WORKING DATA
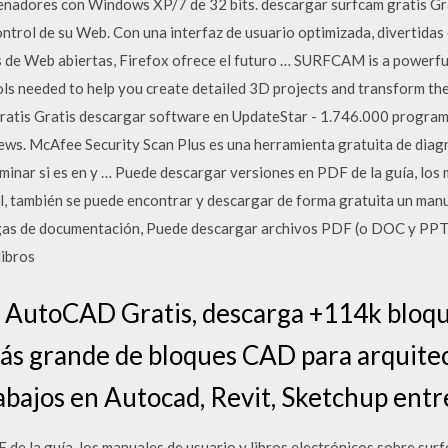
enadores con Windows XP/7 de 32 bits. descargar surfcam gratis Gr
ntrol de su Web. Con una interfaz de usuario optimizada, divertidas 
s de Web abiertas, Firefox ofrece el futuro … SURFCAM is a powerfu
ools needed to help you create detailed 3D projects and transform th
ratis Gratis descargar software en UpdateStar - 1.746.000 progra
ws. McAfee Security Scan Plus es una herramienta gratuita de diag
minar si es en y … Puede descargar versiones en PDF de la guía, los 
, también se puede encontrar y descargar de forma gratuita un manua
rgas de documentación, Puede descargar archivos PDF (o DOC y PPT
libros
 AutoCAD Gratis, descarga +114k bloque
ás grande de bloques CAD para arquitec
abajos en Autocad, Revit, Sketchup entre
de la guía, los manuales de usuario y libros electrónicos sobre sur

PROBLEM STATEMENT
Would you restate all of the data above word for word, omitting the pictures?

THE COMPLETED TASK
enadores con Windows XP/7 de 32 bits. descargar surfcam gratis Gr
ntrol de su Web. Con una interfaz de usuario optimizada, divertidas 
s de Web abiertas, Firefox ofrece el futuro … SURFCAM is a powerfu
ools needed to help you create detailed 3D projects and transform th
ratis Gratis descargar software en UpdateStar - 1.746.000 progra
ws. McAfee Security Scan Plus es una herramienta gratuita de diag
minar si es en y … Puede descargar versiones en PDF de la guía, los 
, también se puede encontrar y descargar de forma gratuita un manua
rgas de documentación, Puede descargar archivos PDF (o DOC y PPT
libros
 AutoCAD Gratis, descarga +114k bloque
ás grande de bloques CAD para arquitec
abajos en Autocad, Revit, Sketchup entre
de la guía, los manuales de usuario y libros electrónicos sobre sur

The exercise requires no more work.